The campaign, advertised with posters that read, "One county, one future," is designed to focus on "the value of differences in the community," County Executive Jeffrey Smith said.
The campaign will primarily highlight public health and social services, though the county offers many more resources available to the immigrant community, according to Smith.
This campaign comes in the wake of recent U.S. Immigration and Customs Enforcement raids in four Bay Area counties on Jan. 10, when 21 people were arrested and ordered to appear in immigration court. The event was a follow-up operation that stemmed from a 2013 investigation, according to a statement from ICE.
County Office of Immigrant Relations Director Maria Love also said that the county works to make sure that immigrants arrested by ICE have access to legal defense, including through a $3.5 million investment in community organizations that offer free legal services.
The Rapid Response Network of Santa Clara County and the County Office of Immigration Relations have been working together, Love said.
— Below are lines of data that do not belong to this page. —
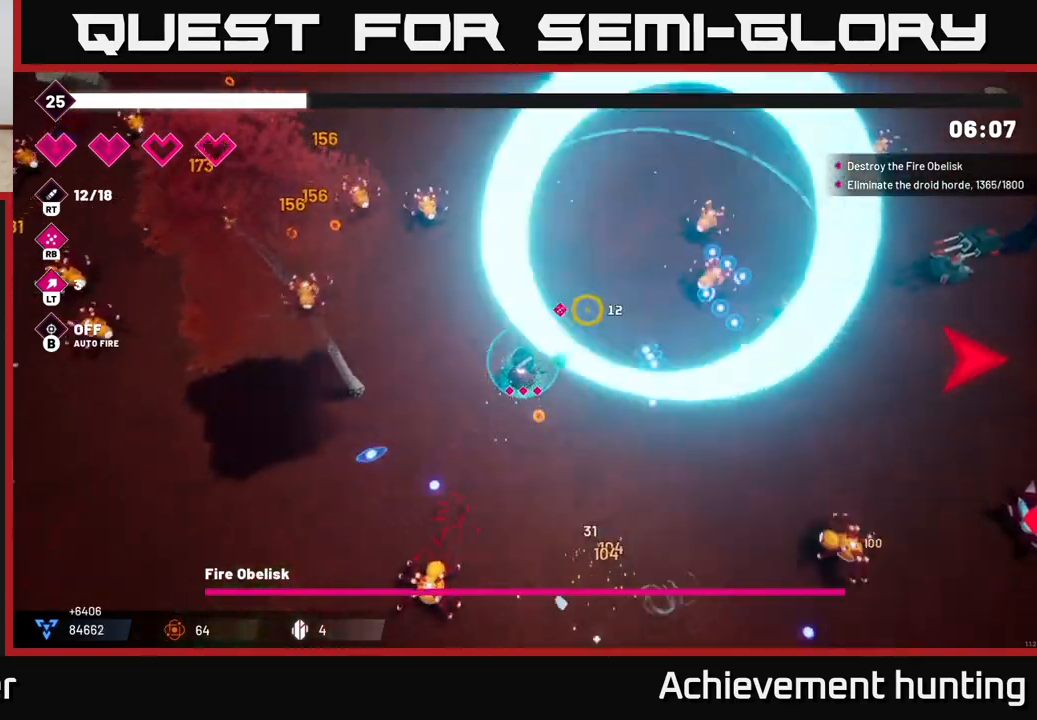
{"buttons": ["R2"], "left_stick": "up", "right_stick": "right", "events": [[167, "R2", "up"], [233, "left_stick", "right"], [233, "right_stick", "right"], [400, "R2", "down"], [467, "left_stick", "up"]]}
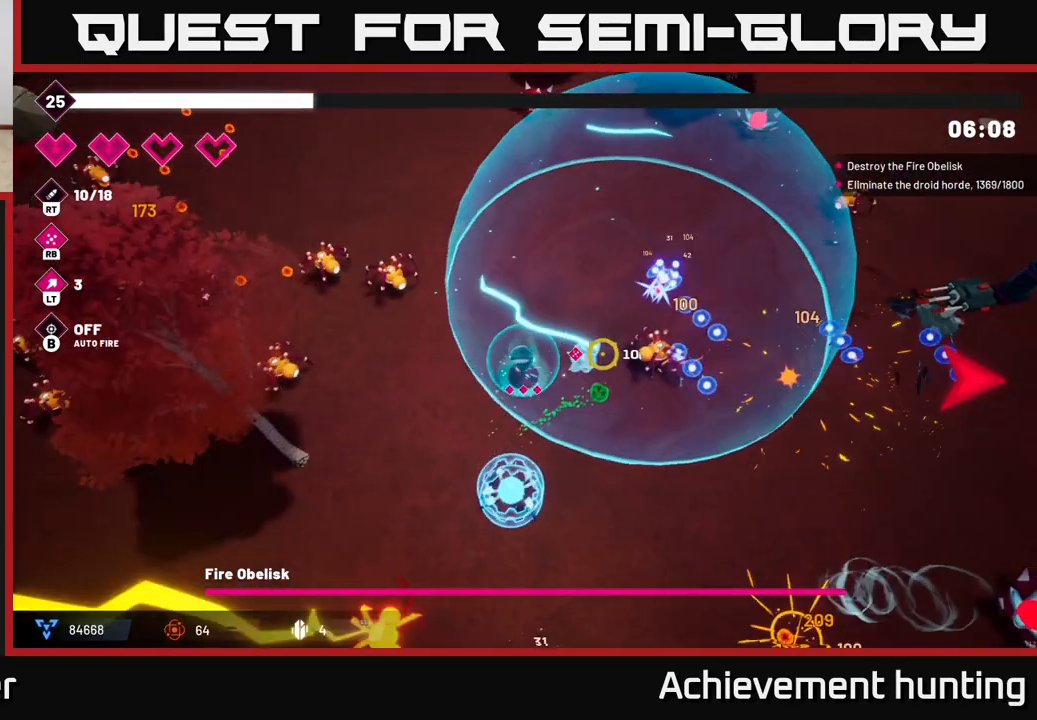
{"buttons": [], "left_stick": "right", "right_stick": "right", "events": [[50, "R2", "up"], [100, "R2", "down"], [267, "R2", "up"], [317, "R2", "down"], [350, "left_stick", "up-right"], [450, "left_stick", "right"], [483, "R2", "up"]]}
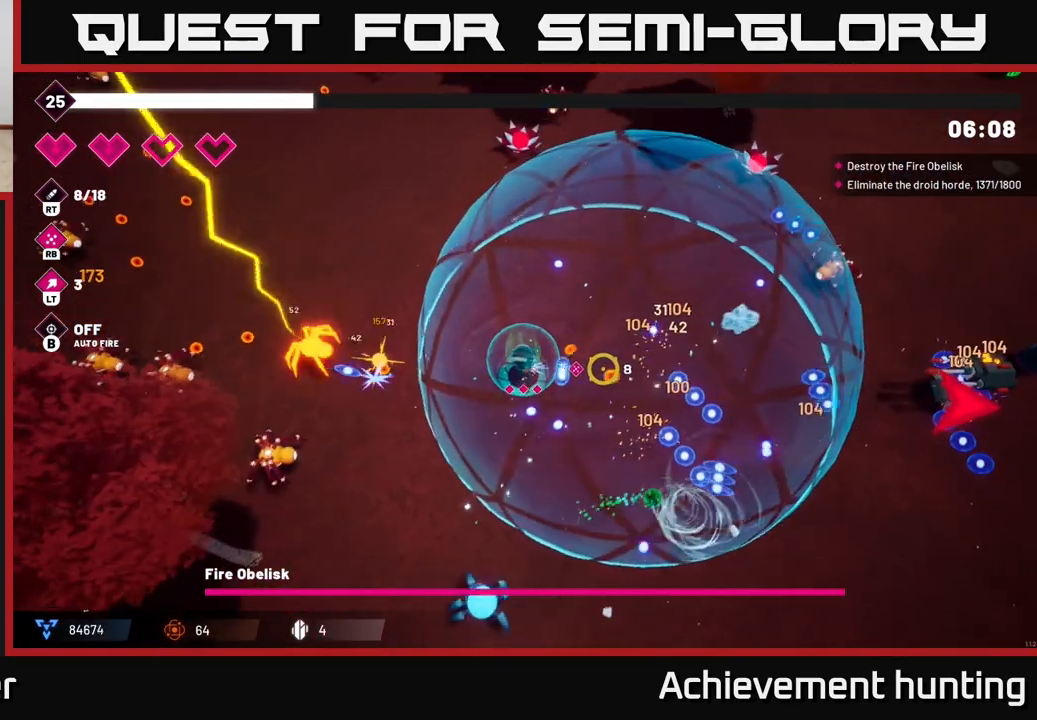
{"buttons": ["R2"], "left_stick": "up", "right_stick": "right", "events": [[67, "R2", "down"], [233, "R2", "up"], [283, "R2", "down"], [433, "R2", "up"], [483, "left_stick", "up"], [500, "R2", "down"]]}
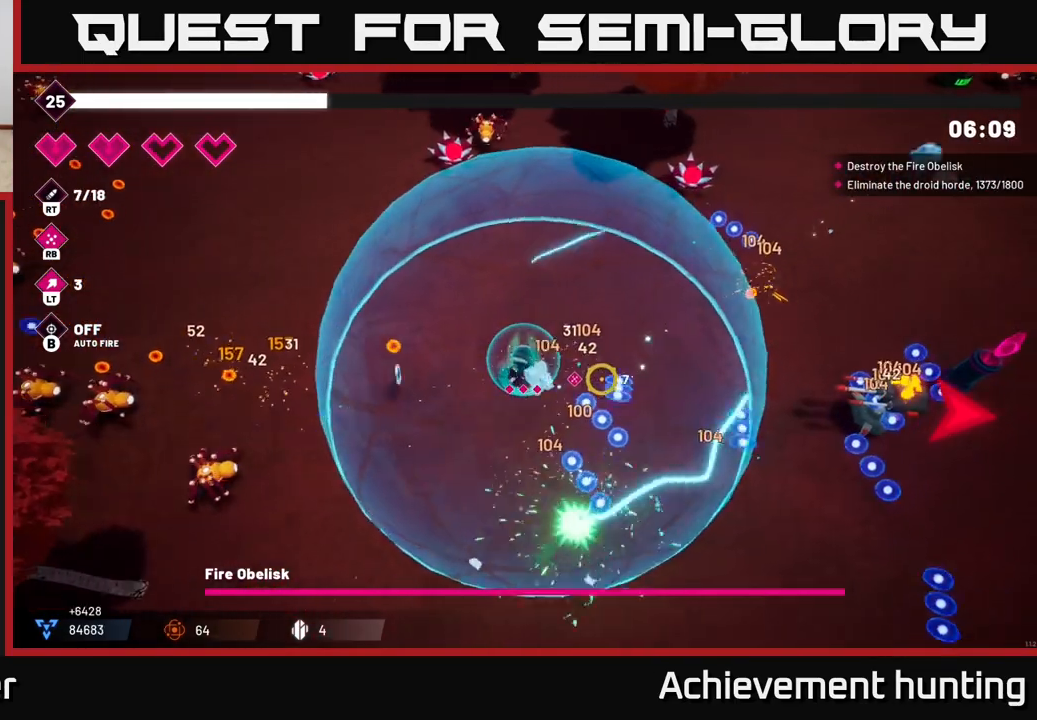
{"buttons": [], "left_stick": "up-right", "right_stick": "right", "events": [[133, "left_stick", "right"], [183, "left_stick", "down-right"], [350, "R2", "up"], [383, "left_stick", "up-right"]]}
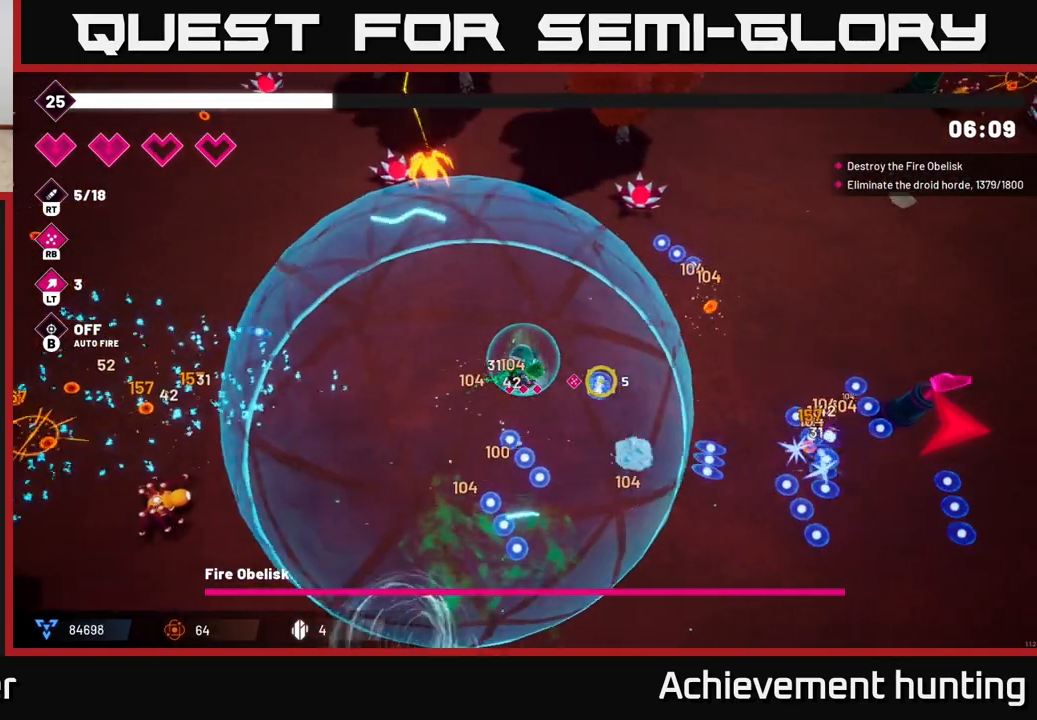
{"buttons": ["L2"], "left_stick": "right", "right_stick": "down-right", "events": [[100, "R1", "down"], [250, "left_stick", "right"], [267, "R1", "up"], [317, "right_stick", "down-right"], [483, "L2", "down"]]}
The RRN has a 24/7 hotline with attorneys standing by in the event that someone wants to report a raid happening or has had a family member picked up by ICE during a raid.
The Santa Clara County Sheriff's Office had two representatives present in solidarity. Smith said that they are "liberal" and honor the sanctuary county rules, meaning that they do not report undocumented immigrants to ICE and keep their information confidential. They will not be
following federal threats or ICE threats in the effort to deport undocumented residents, Smith said.
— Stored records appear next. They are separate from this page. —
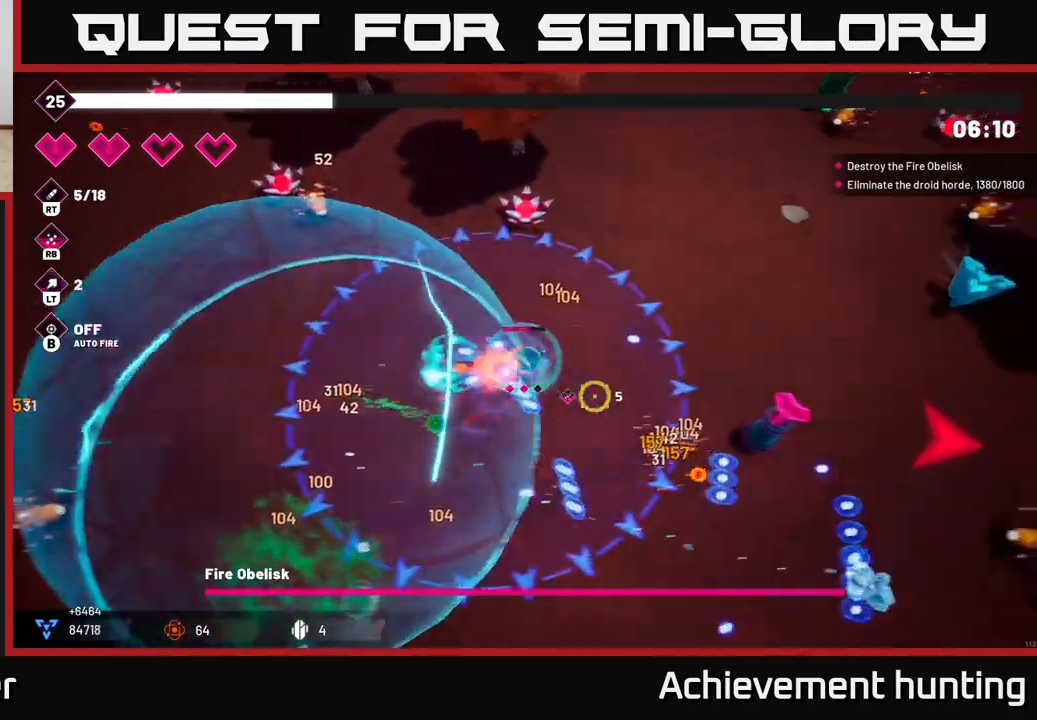
{"buttons": ["R2"], "left_stick": "right", "right_stick": "down-right", "events": [[117, "L2", "up"], [150, "R2", "down"], [350, "R2", "up"], [400, "R2", "down"]]}
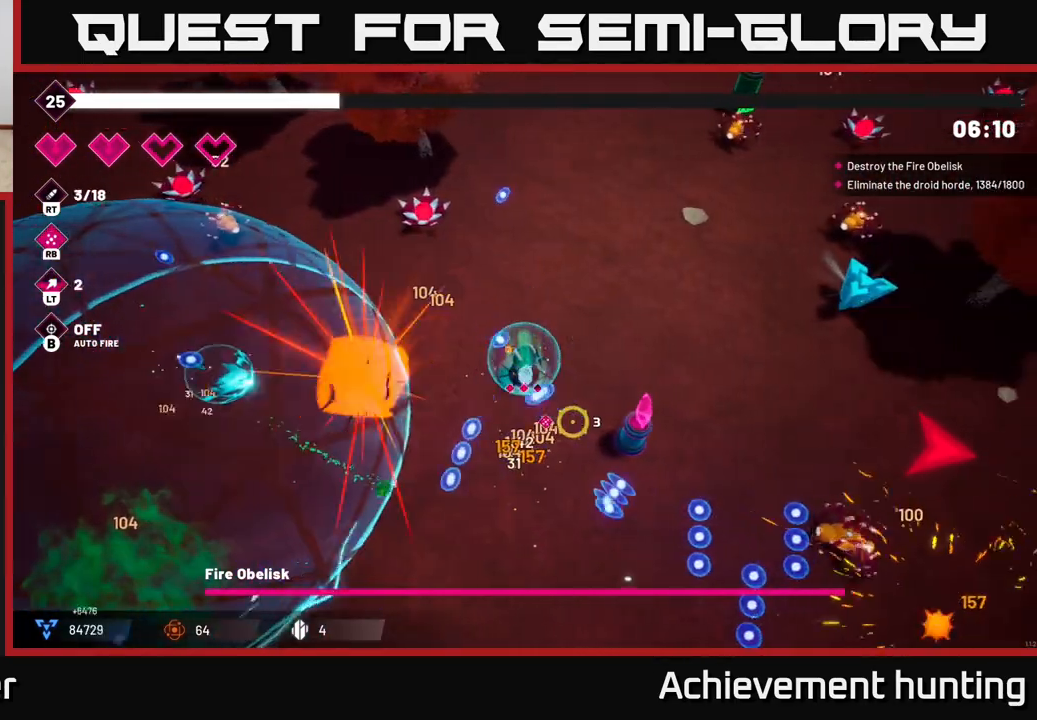
{"buttons": ["R2"], "left_stick": "down", "right_stick": "down-right", "events": [[100, "R2", "up"], [167, "R2", "down"], [267, "left_stick", "down-right"], [383, "left_stick", "down"]]}
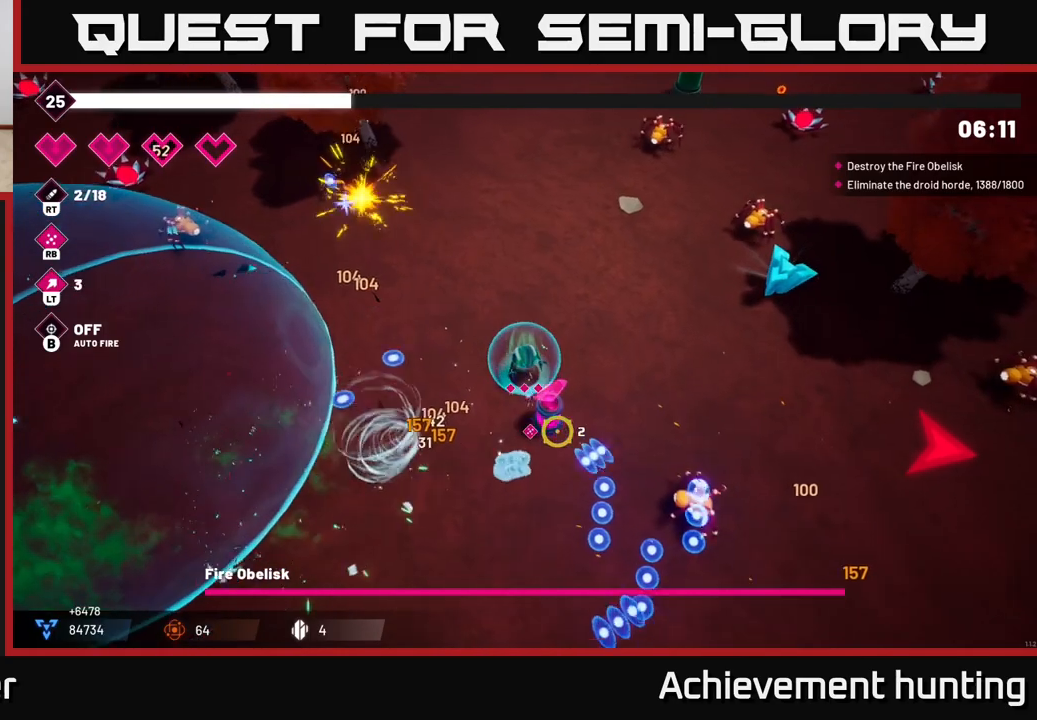
{"buttons": [], "left_stick": "down", "right_stick": "center", "events": [[117, "left_stick", "center"], [317, "R2", "up"], [433, "right_stick", "center"], [500, "left_stick", "down"]]}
Smith described Love, an immigrant from El Salvador, as "the mastermind of the campaign." Love said that the Santa Clara County Board of Supervisors tasked her department with creating the campaign. According to Smith, about 100 county employees worked on it.
Love said that her department talked to immigrants that live in Santa Clara County to determine what messages were most important.
Love said that the campaign's objective is for the community to know that no matter what happens at the federal level, the county will support both documented and undocumented immigrants by giving them the resources that they need.
"Our immigrants are good people, the vast majority of them work hard, are documented and contribute significantly to our community," Smith said. "The people who are not documented are only undocumented because we have a very abhorrent and very ineffective immigration policy nationwide."
Deputy county executive David Campos highlighted that several employees who worked on the campaign are "Dreamers themselves," individuals who entered the country as minors and were largely raised in the U.S.
Santa Clara County Chief Operating Officer Miguel Marquez echoed Smith's statement, telling his own sibling's stories of success as "one of the true stories of immigrants."
Marquez spoke of the two nationwide injunctions against President Trump's executive orders, one that protects sanctuary jurisdictions nationwide and one that allows "Dreamers" to renew their Deferred Action for Childhood Arrivals status that allowed them to reside in the United States.
According to Marquez, county officials are doing all they can for each resident of the county, but especially for those foreign-born residents that make up more than 70 percent of the Silicon Valley workforce.
All of the consul generals spoke in accord with county officials and the significance of the campaign in helping the immigrant community.
"We are all people, no matter our color, no matter our race and no matter our immigration status," said Consul General of El Salvador Ana Valuenzuela.
Consul General of Guatemala Patricia Lavagnino called the campaign "brave."
"This is a campaign to say, 'You are not you, and we are not we. We are all. Immigrants are all,'" Lavagnino said.
The campaign has a budget of about $40,000, and can be expanded as needed, according to Smith.
"Our major issue is trying to get the message out to our clients," Smith said. "We are here to provide services for people who are typically underserved."
The campaign ads will be posted at buses and bus stops with the reasoning that the targeted community needs those transportation services to get to the community resources the county can provide.
They will also be in government buildings and advertised in a mail campaign, Smith said.